Health はシステムの健全性を意味し、現在システムに問題が起きていないかどうかがこの指標でわかります。Risk は近い将来にキャパシティ不足に陥るリスク、Efficiency はシステムの最適化の余地を意味します。管理者はこれらの指標により、無数のデータを見てそれらを分析してという作業をすること無く、システムの状態を把握することができるようになるのです。 

これらの指標は、システム全体だけでなく、vSphere 環境のさまざまなオブジェクトに対して同様に計算されています(クラスタ、ホスト、仮想マシンなどに対して)。これにより、システムの個々のオブジェクトがどんな状態にあるかについても、容易に把握することができます。

トップレベルの指標に問題が出た場合に、下位のオブジェクトにドリルダウンしていって、問題をより詳細に理解していくこともできます。仮想マシンに閉じた問題なのか、それともホストのリソースが枯渇しているのかなどが、すぐに判断できるようになります。

Blog vCOps drilldown

異常を自動検出する動的しきい値技術

では、vCenter Operations Manager が、データの解釈をどのようにして自動的に行っているのか、そのエッセンスを簡単に紹介しましょう。

vCenter Operations Manager は、一定期間のデータが入力されると、システムの標準的なふるまいを自動的に学習し、しきい値を設定します。下記の図において、グレーの部分が自動的に設定されたしきい値の範囲です。このしきい値から外れると、システムが異常と判断します(赤い部分)。この分析は、特許取得済みの動的しきい値技術によるものです。

Blog vCOps dynamic-threshold

従来では、最大値=○○、最小値=△△といった固定的なしきい値を設定してシステムを監視していました。たとえば、CPU 使用率が 80 %を超えたらアラームを上げる、という様な設定です。

しかし、そのような固定的なしきい値では、現実世界での負荷の変化についていけません。負荷は、時間帯や曜日によって大きく変化します。たとえば、平日と週末では負荷パターンは大きく違います。平日に合わせたしきい値設定では、週末に起こる問題は見過ごされてしまうか、もしくは大量の誤ったアラーム発生に繋がるでしょう。

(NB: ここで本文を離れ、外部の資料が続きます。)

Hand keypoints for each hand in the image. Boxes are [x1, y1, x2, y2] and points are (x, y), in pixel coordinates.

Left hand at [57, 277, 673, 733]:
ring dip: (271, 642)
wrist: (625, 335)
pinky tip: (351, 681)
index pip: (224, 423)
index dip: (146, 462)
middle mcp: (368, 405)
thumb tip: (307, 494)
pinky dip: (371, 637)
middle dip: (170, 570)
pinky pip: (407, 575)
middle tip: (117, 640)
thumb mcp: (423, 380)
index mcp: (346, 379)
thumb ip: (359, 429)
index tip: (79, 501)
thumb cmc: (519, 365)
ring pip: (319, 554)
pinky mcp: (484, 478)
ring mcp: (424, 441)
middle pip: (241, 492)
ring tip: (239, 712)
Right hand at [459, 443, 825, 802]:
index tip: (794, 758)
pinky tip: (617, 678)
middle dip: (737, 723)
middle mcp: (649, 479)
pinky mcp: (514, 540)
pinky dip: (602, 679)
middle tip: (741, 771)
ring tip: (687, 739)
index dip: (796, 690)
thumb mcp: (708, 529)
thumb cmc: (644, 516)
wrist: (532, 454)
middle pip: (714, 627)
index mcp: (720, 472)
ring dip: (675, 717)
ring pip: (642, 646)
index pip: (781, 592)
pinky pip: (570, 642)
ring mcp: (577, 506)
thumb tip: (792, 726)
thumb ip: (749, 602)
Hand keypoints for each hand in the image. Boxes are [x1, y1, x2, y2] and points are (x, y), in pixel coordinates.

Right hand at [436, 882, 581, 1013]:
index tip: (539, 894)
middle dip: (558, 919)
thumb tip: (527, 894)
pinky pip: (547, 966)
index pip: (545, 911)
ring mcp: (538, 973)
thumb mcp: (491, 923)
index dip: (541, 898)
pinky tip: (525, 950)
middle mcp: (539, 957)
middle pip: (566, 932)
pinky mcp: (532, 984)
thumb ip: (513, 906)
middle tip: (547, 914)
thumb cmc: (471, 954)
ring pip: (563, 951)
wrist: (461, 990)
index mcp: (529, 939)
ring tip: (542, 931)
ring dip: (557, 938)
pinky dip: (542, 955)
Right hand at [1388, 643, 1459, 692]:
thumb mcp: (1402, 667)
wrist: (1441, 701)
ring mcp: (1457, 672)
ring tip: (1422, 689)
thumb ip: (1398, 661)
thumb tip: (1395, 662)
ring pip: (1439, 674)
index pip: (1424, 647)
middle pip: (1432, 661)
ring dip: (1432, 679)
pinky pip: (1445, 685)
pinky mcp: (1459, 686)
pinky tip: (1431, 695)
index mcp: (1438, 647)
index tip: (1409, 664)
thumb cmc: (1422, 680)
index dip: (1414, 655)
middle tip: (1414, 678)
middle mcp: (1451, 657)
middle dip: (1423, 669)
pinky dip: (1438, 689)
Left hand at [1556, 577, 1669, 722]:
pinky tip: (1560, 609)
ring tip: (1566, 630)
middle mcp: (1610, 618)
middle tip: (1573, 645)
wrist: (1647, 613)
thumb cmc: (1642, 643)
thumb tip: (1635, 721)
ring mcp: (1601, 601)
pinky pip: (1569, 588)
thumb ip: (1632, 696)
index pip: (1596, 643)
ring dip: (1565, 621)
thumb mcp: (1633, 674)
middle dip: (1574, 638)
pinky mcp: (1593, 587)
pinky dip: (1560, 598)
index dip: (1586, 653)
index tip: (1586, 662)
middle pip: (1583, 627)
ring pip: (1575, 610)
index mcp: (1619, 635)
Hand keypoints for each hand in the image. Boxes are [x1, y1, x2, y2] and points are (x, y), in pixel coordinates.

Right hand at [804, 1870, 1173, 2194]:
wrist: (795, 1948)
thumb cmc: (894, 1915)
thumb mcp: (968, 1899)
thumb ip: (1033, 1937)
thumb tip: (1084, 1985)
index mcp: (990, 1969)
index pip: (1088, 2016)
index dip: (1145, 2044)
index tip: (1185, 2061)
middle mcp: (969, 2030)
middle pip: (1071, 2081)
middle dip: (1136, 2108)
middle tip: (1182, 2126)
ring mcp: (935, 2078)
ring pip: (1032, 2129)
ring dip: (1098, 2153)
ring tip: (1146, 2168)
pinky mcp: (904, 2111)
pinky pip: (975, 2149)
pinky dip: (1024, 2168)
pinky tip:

vCenter Operations Manager は、そのような問題を解決することができます。時刻とともに変わる負荷の変化を認識し、それぞれの時間帯に適切なしきい値を自動的に設定するからです。上記の図から、しきい値は固定ではなく、時刻とともに柔軟に変化していることがおわかりになると思います。曜日や時間帯に合わせたしきい値設定により、システムの異常を従来よりもずっと正確に検知できるようになります。

しきい値のメンテナンス作業がなくなるという利点もあります。管理者の方ならご経験があると思いますが、アラーム設定をメンテナンスするというのは大きな負担のかかる作業です。時間が経てば 負荷・構成が変わるので、適切なしきい値は変わってきます。vCenter Operations Manager の導入により、そのような変化に伴うしきい値の調節が必要なくなるのです。

 

本日のエントリでは、vCenter Operations Manager の優れた視認性と、動的しきい値技術について紹介しました。